"""
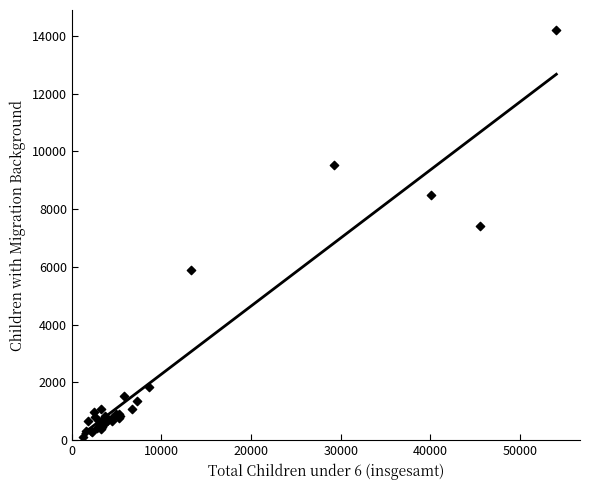

What Y value in the scatter plot is closest to 7150?

7416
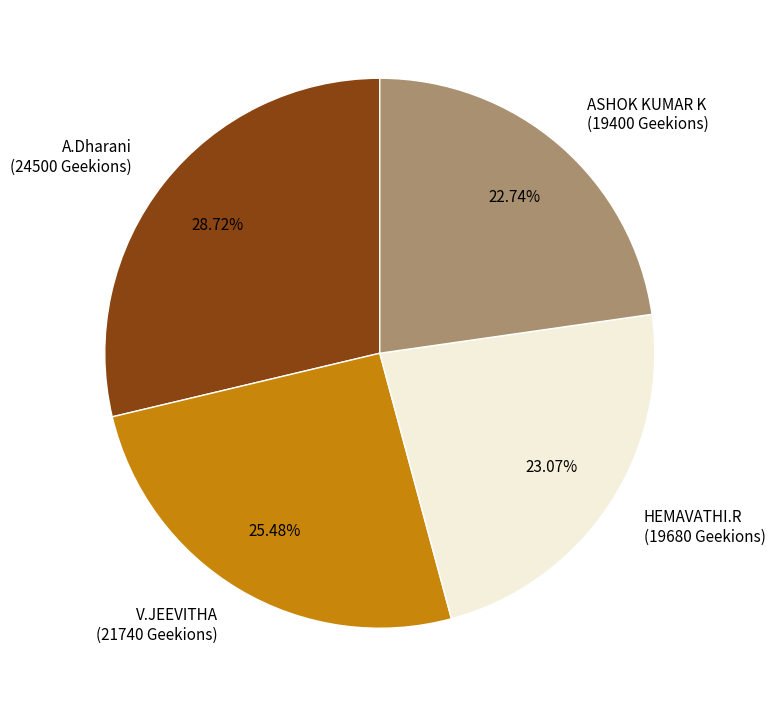

True or false: A.Dharani accounts for 35% of the total.

False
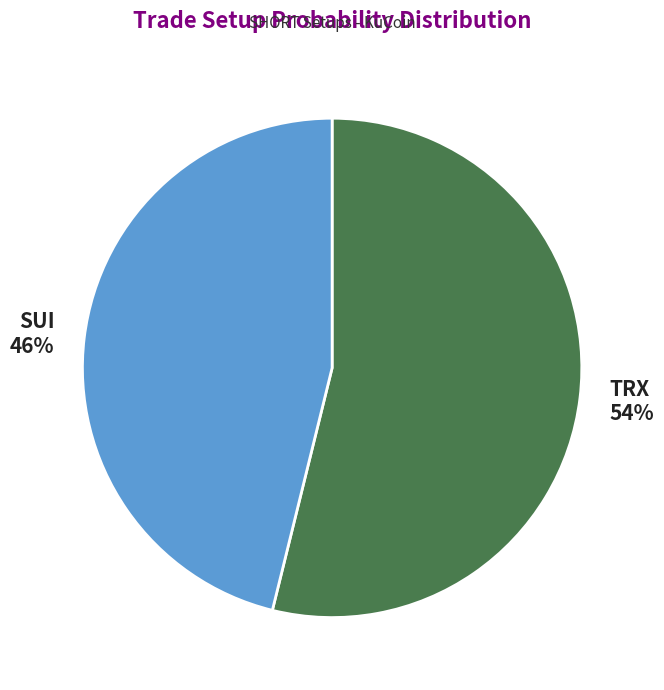

Does any single category account for the majority?

Yes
"""
What you will do:
Copy the records above word for word, leaving out the pictures.

The answer:
What Y value in the scatter plot is closest to 7150?

7416

True or false: A.Dharani accounts for 35% of the total.

False

Does any single category account for the majority?

Yes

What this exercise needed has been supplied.